Deuxièmement, les violences graves subies par les forces de l'ordre – ou tout citoyen –, qui font l'objet du 2° de l'article unique, doivent permettre l'emploi d'armes. J'ai rappelé les drames dont ont été victimes le gendarme Nivel en 1998 et le commissaire Illy en 2007 ; ils témoignent de la réalité de cette situation et de la nécessité d'y réagir par une réponse claire.

Troisièmement, le texte – c'est un autre point novateur, et même original – permet de faire feu sur une personne armée qui refuse, malgré deux sommations, de déposer son arme. On retrouve ici les conditions de riposte aujourd'hui applicables aux gendarmes ; toutefois, le texte est beaucoup plus strict dans la mesure où il ne vise pas des individus en fuite, mais des personnes armées refusant d'obtempérer. S'agissant des sommations, un amendement vous sera proposé qui tendra à préciser la qualité de leur auteur et à définir leur contenu global sans imposer un prononcé unique, figé dans le code pénal.

Ces mesures ont été longuement évoquées lors des auditions des organisations syndicales de policiers, qui les soutiennent, y voyant une réponse efficace et mesurée – j'y insiste – à leurs attentes.
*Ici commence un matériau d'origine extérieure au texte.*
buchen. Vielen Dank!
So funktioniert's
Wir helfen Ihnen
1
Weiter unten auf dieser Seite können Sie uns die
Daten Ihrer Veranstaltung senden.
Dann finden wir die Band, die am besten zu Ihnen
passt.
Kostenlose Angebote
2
Les 4° et 5° de l'article unique, de même que le dernier alinéa, reprennent les dispositions existant pour les gendarmes. Des amendements vous seront toutefois proposés afin de renforcer l'encadrement du dispositif et d'éviter toute dérive non souhaitée.

Enfin, précision ultime mais capitale, l'article unique qui vous est soumis n'est pas incompatible avec le droit européen.

En effet, pour condamner l'usage des armes à feu par les forces de l'ordre, la Cour européenne des droits de l'homme retient l'absence de dangerosité de la victime, appréciée notamment par l'absence d'arme et le fait qu'elle n'ait pas commis d'infraction violente. Ce raisonnement peut être lu dans une décision récente, intéressant la France et l'usage par un gendarme de son arme. A contrario, une personne armée qui a commis une infraction est dangereuse et, dans ce cas, l'emploi d'armes est justifié. Or, dans chacune des hypothèses prévue par la proposition de loi, les personnes en cause sont armées et dangereuses, et le recours à la force armée est le seul moyen de préserver des vies. Ce texte garantit donc l'équilibre entre les conséquences de l'emploi de la force armée et les intérêts à préserver.

Pour l'ensemble de ces raisons, je vous invite à voter cette proposition de loi, avec les amendements qui la complètent et l'enrichissent. Vous ferez ainsi oeuvre utile en offrant à nos forces de l'ordre le cadre juridique qu'elles attendent : un cadre opérationnel strict, mais équilibré, un cadre ferme, mais respectueux des exigences de toute société démocratique.

Ce sujet devrait transcender les clivages politiques. J'attends de vous, mes chers collègues, que vous traduisiez concrètement, en votant tous cette proposition de loi, le soutien unanime que les Français ont légitimement exprimé à nos forces de l'ordre en janvier. J'espère que, du fait de la hauteur et la gravité de l'enjeu, le texte vous apparaîtra non comme une émanation de l'opposition, selon une conception binaire dont certains sont coutumiers, mais bien comme une oeuvre utile et même nécessaire.